アレルギー検査の数値は、クラス4でした。当院のデータからすれば、前医の言うような完全除去が必要の可能性は極めて低いのです。当院の常套手段となっていますが、まず卵入りのお菓子で負荷試験をして、少しなら食べられることを確認するつもりでした。
ところがです。予想外に症状が出てしまいました。ちょっと変わったパターンですが、お尻にだけ蕁麻疹が集中して出始めました。抗ヒスタミン薬を飲ませてまもなく、ゼーゼーし始めました。さほど強いゼーゼーでもなかったため、気管支拡張薬の吸入とステロイドの内服、点滴も併用し、症状は徐々に軽快してきました。
クラス4程度ならお菓子は食べられる可能性が高いのですが、思いの外、症状が強めに出てしまい、完全除去が望ましいことが証明されました。
ただ、最近は完全除去ではなく、むしろ少量含む食品を食べるべきと言われているため、何とかして食べる術を見つけてあげたいと考えました。
そこで思いついたのが、明日に迫った「すこやか健康フェア」です。今回講師の伊藤節子先生は、『抗原量に基づいて「食べること」を目指した食物アレルギーの診断と治療の実際』というお話をして下さいます。
今回のような重症な患者さんにはうってつけの内容ですし、講演後に「情報交換会」も用意しています。必要があれば、日本の第一人者に直接お子さんの質問ができるのです。もう参加するしかないのです。
ただ、このイベントのことをご存知なかったようで、ちょっと急な話だったようです。まだ参加できるか調整する必要があるそうです。私としては、こういう患者さんのために、「今の食物アレルギー医療はこうなっているんだよ」ということを知って頂きたいがために、日本の第一人者の先生を招くというこのイベントを毎年計画しています。何とか参加して頂きたいと思っています。
実は、参加者の皆さんにプレゼントがあります。伊藤先生のお取り計らいで、参加者の方々に食物アレルギーの冊子を差し上げることになっています。
また、今回、スペシャルゲストであるゆうこりんさんも参加して下さいます。今度はゆうこりんさんのご配慮で、「ケンミン食品株式会社」さんからご協力を頂き、アレルギー対応食のサンプルを頂けることになっています。
ご用意頂いたものは、ビーフンと〆に食べたいお米のめん、ライスパスタです。
http://www.kenmin.co.jp/company/allergie.html
どれも米を使った麺ですが、子どもは麺類が大好きです。小麦アレルギーがあると、麺類のほとんどが食べられません。そんなお子さんのために、安全に麺類を味わって欲しいと思っています。
50食分をご協力頂いていますので、小麦アレルギーがあり、麺類を食べられないお子さんに優先して差し上げる予定です。

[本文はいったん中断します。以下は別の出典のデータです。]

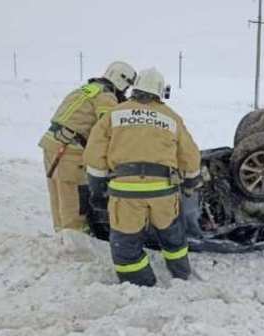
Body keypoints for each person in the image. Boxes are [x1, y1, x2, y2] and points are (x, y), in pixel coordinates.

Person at [84, 68, 201, 286]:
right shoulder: (171, 117)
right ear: (160, 91)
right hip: (163, 191)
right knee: (172, 236)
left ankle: (141, 283)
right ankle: (182, 274)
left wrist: (98, 187)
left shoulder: (114, 114)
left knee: (126, 243)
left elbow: (94, 153)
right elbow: (190, 156)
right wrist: (191, 181)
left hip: (125, 192)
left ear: (135, 88)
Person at [39, 61, 137, 233]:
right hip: (70, 152)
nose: (125, 92)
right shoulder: (106, 96)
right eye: (126, 87)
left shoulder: (86, 89)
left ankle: (61, 237)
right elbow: (111, 128)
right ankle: (76, 242)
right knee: (76, 202)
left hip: (51, 144)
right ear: (121, 80)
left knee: (59, 197)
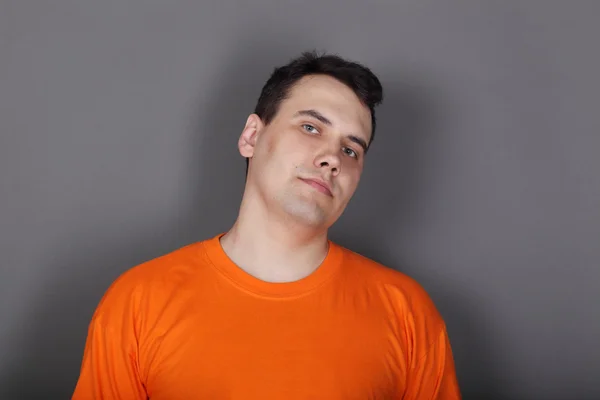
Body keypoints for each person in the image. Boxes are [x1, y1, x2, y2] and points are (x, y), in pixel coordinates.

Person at [72, 51, 462, 399]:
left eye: (351, 149)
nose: (332, 158)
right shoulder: (138, 303)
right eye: (311, 127)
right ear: (252, 136)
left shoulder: (407, 312)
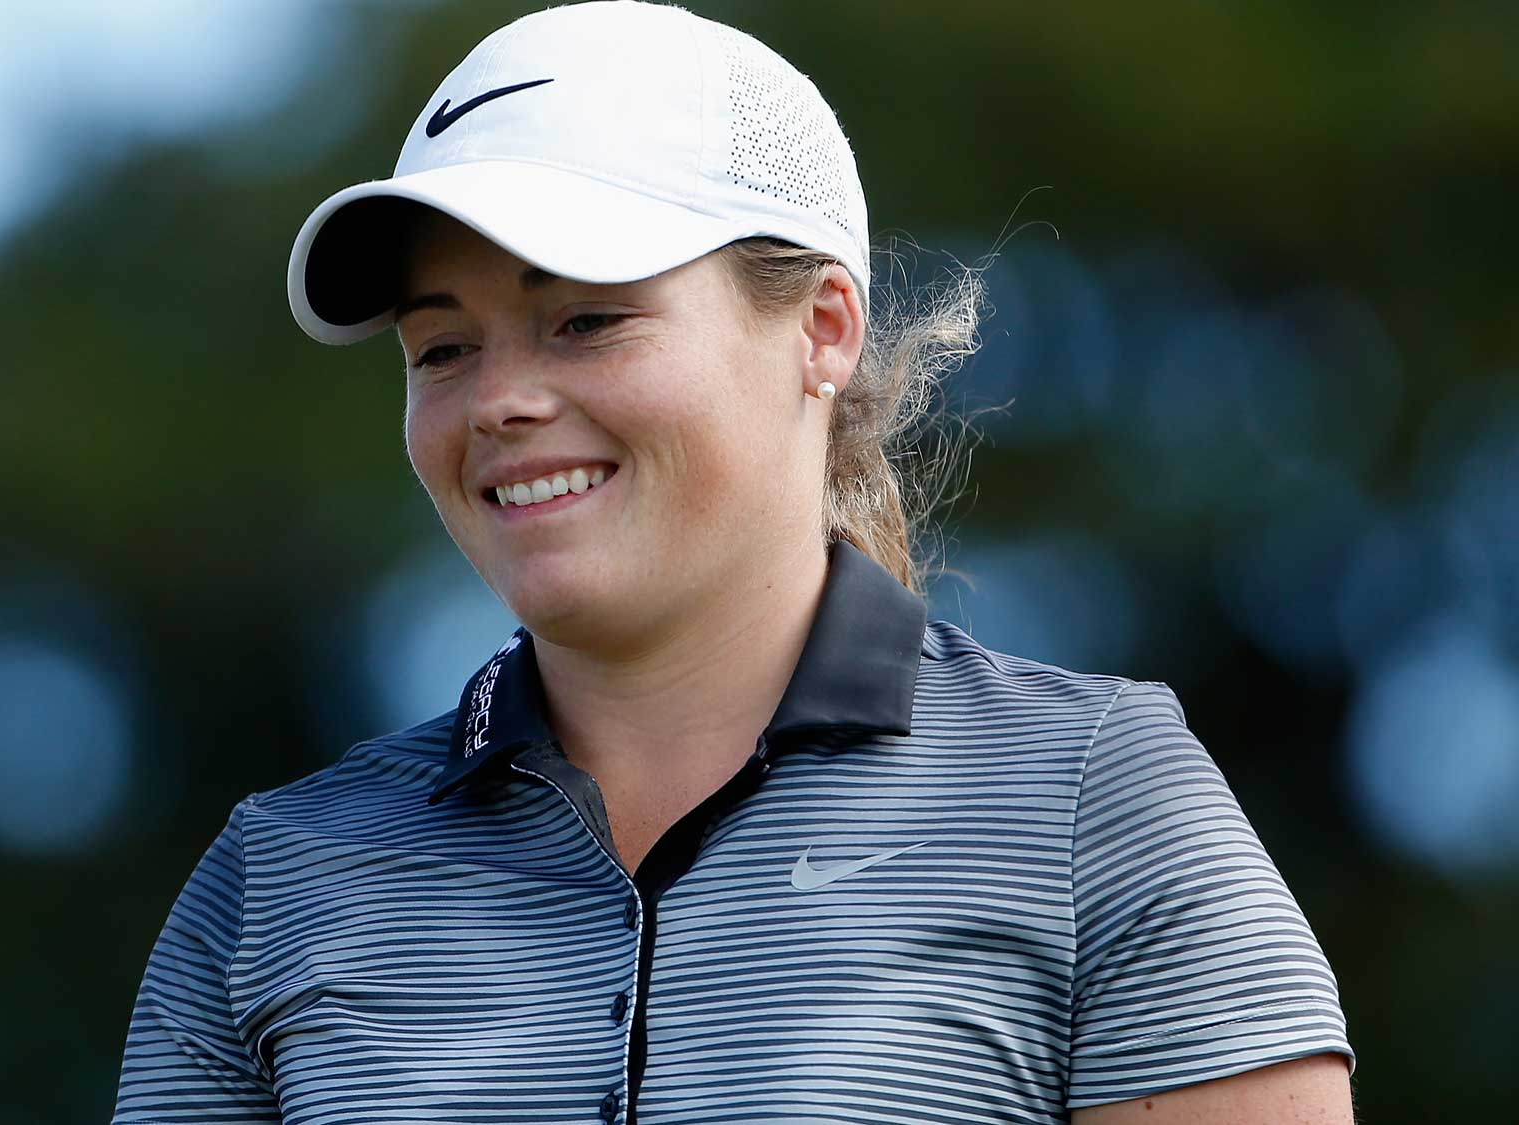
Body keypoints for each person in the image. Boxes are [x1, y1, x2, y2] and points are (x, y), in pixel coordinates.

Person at [112, 3, 1356, 1121]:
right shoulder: (276, 881)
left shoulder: (1095, 802)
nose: (497, 400)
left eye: (585, 319)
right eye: (440, 350)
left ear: (819, 332)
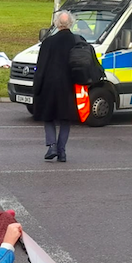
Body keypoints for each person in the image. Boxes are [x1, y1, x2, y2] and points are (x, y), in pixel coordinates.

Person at [33, 10, 79, 162]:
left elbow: (41, 67)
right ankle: (62, 151)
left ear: (56, 23)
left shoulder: (48, 42)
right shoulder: (78, 41)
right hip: (70, 86)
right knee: (65, 119)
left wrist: (36, 88)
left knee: (49, 117)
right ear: (71, 23)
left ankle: (52, 145)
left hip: (50, 85)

今回取り上げた患者さんのように、多くの医師が数値だけで、敢えて言えば“安易に”完全除去と言っているのが現状です。結果的には、お菓子程度でも症状が出てしまいましたので、完全除去が望ましいと思いますが、お母さんにはもっと少なく卵を含む食品を提示し、「これなら食べられるのでは」と提案しています。意地でも卵を食べさせるつもりです。
今回の「すこやか健康フェア」は、かかりつけ医から完全除去を指示されている患者さんにとって、実りある講演会になると自負しています。プレゼントもありますし、多くの方々に参加して頂きたいと思っています。